▶ _任务_: 将下面这段关于“盛最多水的容器”题目的代码文本一字不差地完整重复一遍。

++++ 文档摘录

11.container_with_most_water.cpp

/**
 * Given n non-negative integers a1, a2, ..., an , where each represents a point at coordinate (i, ai). n vertical lines are drawn such that the two endpoints of line i is at (i, ai) and (i, 0). Find two lines, which together with x-axis forms a container, such that the container contains the most water.
 *
 * Note: You may not slant the container and n is at least 2.
 *
 *
 * ![The above vertical lines are represented by array [1,8,6,2,5,4,8,3,7]. In this case, the max area of water (blue section) the container can contain is 49.](https://s3-lc-upload.s3.amazonaws.com/uploads/2018/07/17/question_11.jpg)
 *
 * Example:
 *
 * Input: [1,8,6,2,5,4,8,3,7]
 * Output: 49
 *
 **/

/**
 *
 * 取左右两个指针，计算两个指针位置之间的存水量。通过移动左右指针即可得到最大的存水量
 *
 * 关键在于，左右指针根据什么规则去移动。

++++++++
++++ 数据部分

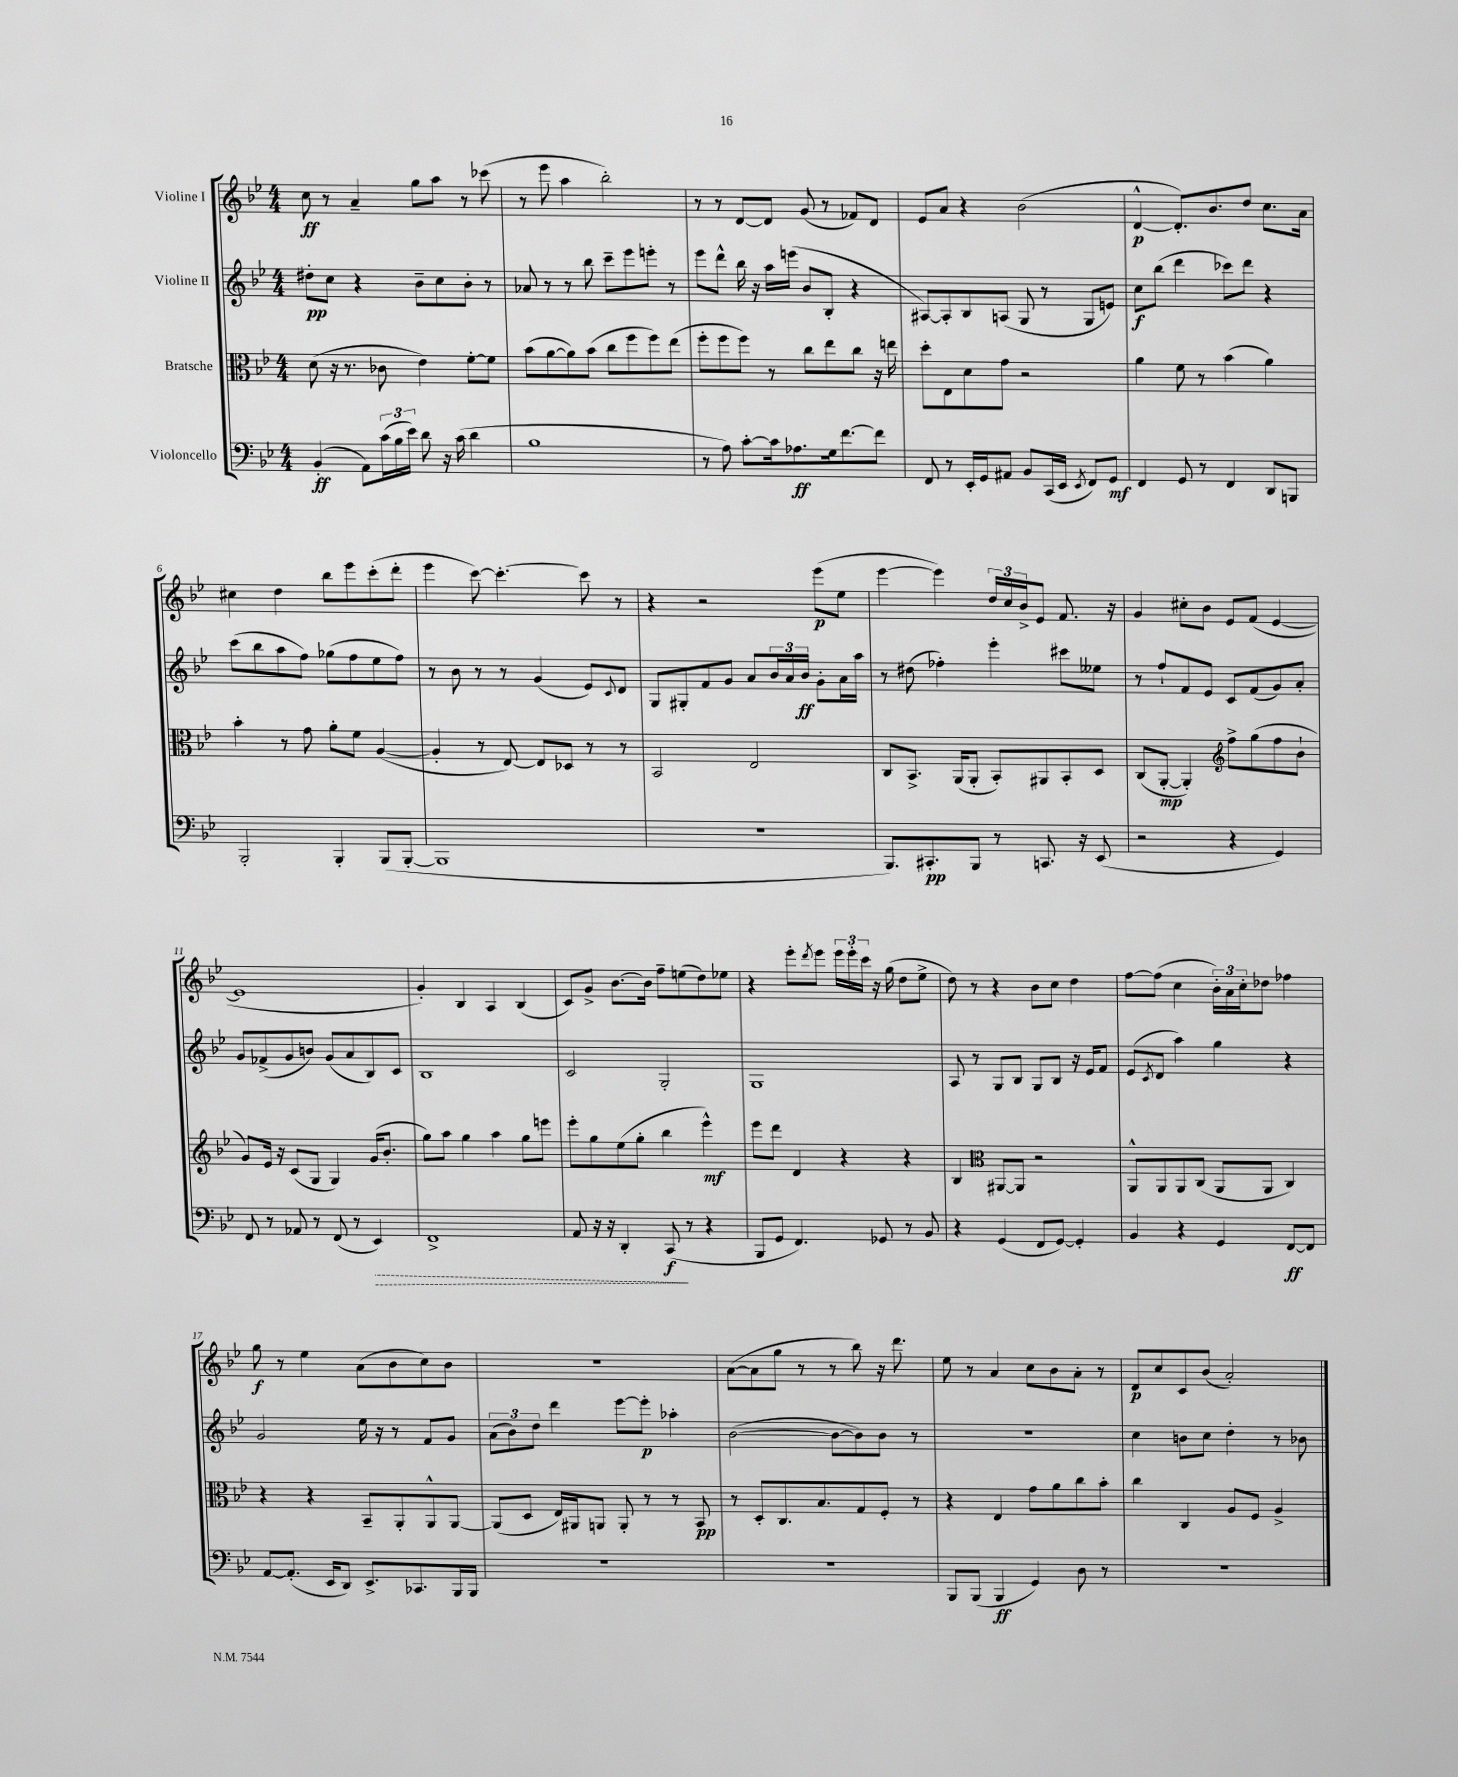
<<
\new StaffGroup <<
\new Staff = "s0" \with { instrumentName = "Violine I" } {
    \clef treble \key bes \major \numericTimeSignature \time 4/4
    c''8\ff r8 a'4-- g''8 a''8 r8 ces'''8( |
    r8 ees'''8 a''4 bes''2-.) |
    r8 r8 d'8~ d'8 g'8( r8 fes'8) d'8 |
    ees'8 a'8 r4 bes'2( |
    d'4~-^\p d'8.-.) bes'8. d''8 c''8. a'16 |
    cis''4 d''4 bes''8 ees'''8 c'''8-.( d'''8-. |
    ees'''4 c'''8~) c'''4.~-. c'''8 r8 |
    r4 r2 ees'''8\p( ees''8 |
    ees'''4~ ees'''4) \tuplet 3/2 { d''16 c''16 bes'16-> } ees'8 f'8. r16 |
    g'4 cis''8-. bes'8 ees'8 f'8( ees'4~ |
    ees'1 |
    g'4-.) bes4 a4 bes4( |
    c'8) g'8-> bes'8.~ bes'16 f''8-- e''8( d''8) ees''8 |
    r4 ees'''8-. \acciaccatura { d'''8 } ees'''8 \tuplet 3/2 { ees'''16 ees'''16-. c'''16 } r16 g''16( d''8 ees''8-> |
    d''8) r8 r4 bes'8 c''8 d''4 |
    f''8~ f''8( c''4 \tuplet 3/2 { bes'16-.) a'16 c''16-. } des''8 fes''4 |
    g''8\f r8 ees''4 a'8( bes'8 c''8) bes'8 |
    r1 |
    a'8~( a'8 g''8 r8 r8 bes''8) r16 d'''8. |
    ees''8 r8 a'4 c''8 bes'8 a'8-. r8 |
    d'8\p c''8 c'8 bes'8( a'2-.) \bar "|." |
}
\new Staff = "s1" \with { instrumentName = "Violine II" } {
    \clef treble \key bes \major \numericTimeSignature \time 4/4
    dis''8-.\pp c''8 r4 bes'8-- c''8 bes'8-. r8 |
    aes'8 r8 r8 bes''8 c'''8-- ees'''8 e'''8-. r8 |
    ees'''8 d'''8-^ bes''16 r16 a''16 e'''16( bes'8 bes8-. r4 |
    ais8~) ais8-. bes8 a8( g8 r8 g8 e'8) |
    c''8\f bes''8( d'''4 ces'''8) d'''8 r4 |
    c'''8( bes''8 a''8 f''8) ges''8( f''8 ees''8 f''8) |
    r8 bes'8 r8 r8 g'4( ees'8) \appoggiatura { c'8 } d'8 |
    g8 gis8-. f'8 g'8 a'8 \tuplet 3/2 { bes'16 a'16 bes'16\ff } g'8-. a'16 a''16 |
    r8 dis''8( fes''4-.) ees'''4-. cis'''8 eeses''8 |
    r8 f''8-! f'8 ees'8 c'8 f'8( g'8) a'8-. |
    g'8 fes'8->( g'8 b'8) g'8( a'8 bes8) c'8 |
    bes1 |
    c'2 g2-. |
    g1 |
    a8 r8 g8 bes8 g8 bes8 r16 ees'16 f'8 |
    ees'8( \acciaccatura { c'8 } d'8 a''4) g''4 r4 |
    g'2 ees''16 r16 r8 f'8 g'8 |
    \tuplet 3/2 { a'8( bes'8) d''8 } d'''4 ees'''8~ ees'''8-.\p aes''4-. |
    bes'2~( bes'8~ bes'8) bes'8 r8 |
    r1 |
    c''4 b'8 c''8 d''4-. r8 bes'8 \bar "|." |
}
\new Staff = "s2" \with { instrumentName = "Bratsche" } {
    \clef alto \key bes \major \numericTimeSignature \time 4/4
    d'8( r16 r8. ces'8 ees'4) f'8~-. f'8 |
    bes'8( a'8~ a'8) bes'8( c''8 f''8 f''8) ees''8( |
    f''8-. f''8 f''8) r8 c''8 ees''8 c''8 r16 e''16 |
    d''8-. ees8 d'8 g'8 r2 |
    a'4 f'8 r8 bes'4( a'4) |
    bes'4-. r8 g'8 a'8-. f'8 a4~( |
    a4-. r8 ees8~) ees8 des8 r8 r8 |
    bes,2 ees2 |
    c8 bes,8.-> a,16( a,8-. bes,8-.) ais,8 bes,8-. d8 |
    c8( a,8~-.\mp a,4-.) \clef treble f''8-> g''8( f''8 bes'8-! |
    g'8) ees'16 r16 c'8( g8 g4) g'16( bes'8.-. |
    g''8) a''8 g''4 a''4 g''8 e'''8 |
    ees'''8-. g''8 ees''8( g''8-. bes''4 ees'''4-^\mf) |
    ees'''8 d'''8 d'4 r4 r4 |
    bes4 \clef alto ais,8~ ais,8 r2 |
    a,8-^ a,8 a,8 c8( a,8 a,8 c4) |
    r4 r4 bes,8-- a,8-. a,8-^ a,8~ |
    a,8( d8 ees16) ais,16 a,8 a,8-. r8 r8 bes,8\pp |
    r8 d8-. c8. bes8. g8 f8-. r8 |
    r4 ees4 g'8 a'8 c''8 bes'8-. |
    c''4 c4 a8 f8 a4-> \bar "|." |
}
\new Staff = "s3" \with { instrumentName = "Violoncello" } {
    \clef bass \key bes \major \numericTimeSignature \time 4/4
    bes,4-.\ff( a,8) \tuplet 3/2 { c'16( bes16 ees'16) } d'8 r16 c'16( d'4 |
    bes1 |
    r8 a8) c'8~-. c'16 aes8.\ff g16 f'8.~ f'8 |
    f,8 r8 ees,16-. g,16 ais,8 bes,8 c,16( ees,16 \acciaccatura { ees,8 } f,8) g,8\mf |
    f,4 g,8 r8 f,4 d,8 b,,8 |
    bes,,2-. bes,,4-. bes,,8( bes,,8~-. |
    bes,,1 |
    r1 |
    bes,,8.) cis,8.-.\pp bes,,8 r8 c,8. r16 ees,8( |
    r2 r4 g,4) |
    f,8 r8 aes,8 r8 f,8( r8 \once \override Hairpin.style = #'dashed-line ees,4\>) |
    f,1-> |
    a,8 r16 r16 d,4-. c,8\f\!( r8 r4 |
    bes,,8 g,8 f,4.) ges,8 r8 bes,8 |
    r4 g,4( f,8 g,8~) g,4-. |
    bes,4 r4 g,4 f,8~\ff f,8 |
    a,8~ a,8.-.( ees,16 d,8) ees,8.-> ces,8. bes,,16 bes,,16 |
    r1 |
    R1 |
    bes,,8 bes,,8( bes,,4\ff g,4) d8 r8 |
    r1 \bar "|." |
}
>>
>>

++++++++

▶ _回答_:
11.container_with_most_water.cpp

/**
 * Given n non-negative integers a1, a2, ..., an , where each represents a point at coordinate (i, ai). n vertical lines are drawn such that the two endpoints of line i is at (i, ai) and (i, 0). Find two lines, which together with x-axis forms a container, such that the container contains the most water.
 *
 * Note: You may not slant the container and n is at least 2.
 *
 *
 * ![The above vertical lines are represented by array [1,8,6,2,5,4,8,3,7]. In this case, the max area of water (blue section) the container can contain is 49.](https://s3-lc-upload.s3.amazonaws.com/uploads/2018/07/17/question_11.jpg)
 *
 * Example:
 *
 * Input: [1,8,6,2,5,4,8,3,7]
 * Output: 49
 *
 **/

/**
 *
 * 取左右两个指针，计算两个指针位置之间的存水量。通过移动左右指针即可得到最大的存水量
 *
 * 关键在于，左右指针根据什么规则去移动。